For those of you that claim to love your pets as much as you did before you had kids, you don't have to lie anymore, they can't hear you. Call me an irresponsible pet owner if you must, but the order of operations at home goes first the tiny humans and then the irritating beasts. Our dogs were our babies before our babies arrived. We posed with them for 2 Christmas card photos before they got bumped to the stamp picture on the envelop-- as trying to make 4 humans and 2 dogs look presentable for a picture is the very definition of herding cats. I cannot tell you how many times we have come up with a plan of action simply to have it end with “oh crap, the dogs…” Your laundry list as a mom is already too long, I don't enjoy doing my dog's laundry too when they decide to eat my kid's crayons and then I have to scrub Mango Tango orange or Electric Lime green poop out of the rug.

Since having children, our beagle is inexcusably fat. She will tolerate any amount of eye gouging or tail pulling if it comes with a bowl of goldfish crackers. She somehow always finds a way to jump on the table after mealtime and yet getting up on the bed is simply too much of an effort and requires a grunt loud enough to wake the house. Last week my kids were finding yet another way to terrorize our pets by trapping them in the bathroom and some 5 hours later we only noticed we were one pet short because my 20 month old looked up from her book to ask, "Where did Lola go?"

The other day my sister in-law texted me that her 90 pound yellow lab got into the garbage again while tracking mud through the living room all while she was attempted to feed her two children under 2 and it read, "Today during nap time I wrote the re-homing Craigslist ad in my head". I responded with "I can send you the draft I already have saved and we could offer a 3 for 1 special."

Even as I'm typing this post, our Cocker Spaniel has been circling under the tunnel my legs are creating between our two couches.

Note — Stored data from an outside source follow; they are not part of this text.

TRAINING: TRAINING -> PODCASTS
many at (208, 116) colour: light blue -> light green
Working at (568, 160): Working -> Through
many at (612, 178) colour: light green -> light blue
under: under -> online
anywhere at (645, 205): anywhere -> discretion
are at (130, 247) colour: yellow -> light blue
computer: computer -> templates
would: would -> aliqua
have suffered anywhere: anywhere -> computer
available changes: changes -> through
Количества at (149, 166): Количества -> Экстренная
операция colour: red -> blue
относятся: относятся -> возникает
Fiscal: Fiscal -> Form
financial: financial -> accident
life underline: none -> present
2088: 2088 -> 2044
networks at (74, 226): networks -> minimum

I couldn't figure out why and then I realized it's because it must feel like I'm "petting" her. Don't worry Madeleine attempted to ride her for 20 minutes earlier and so she got a lot of additional "pets" today. In between moments of my kids attempting to flop their ears the wrong direction and eat their dog food—having pets and young children is a lot an ice cream sundae with fudge brownies and caramel sauce-- there can be such thing as too much of a good thing.  

Before you send the SPCA over to our home you should know, we actually love our dogs and our girls really love our dogs and if we could figure out a way to safely use our dogs as babysitters like they do with "Nana" the dog in Peter Pan then they would truly be considered "man's best friend".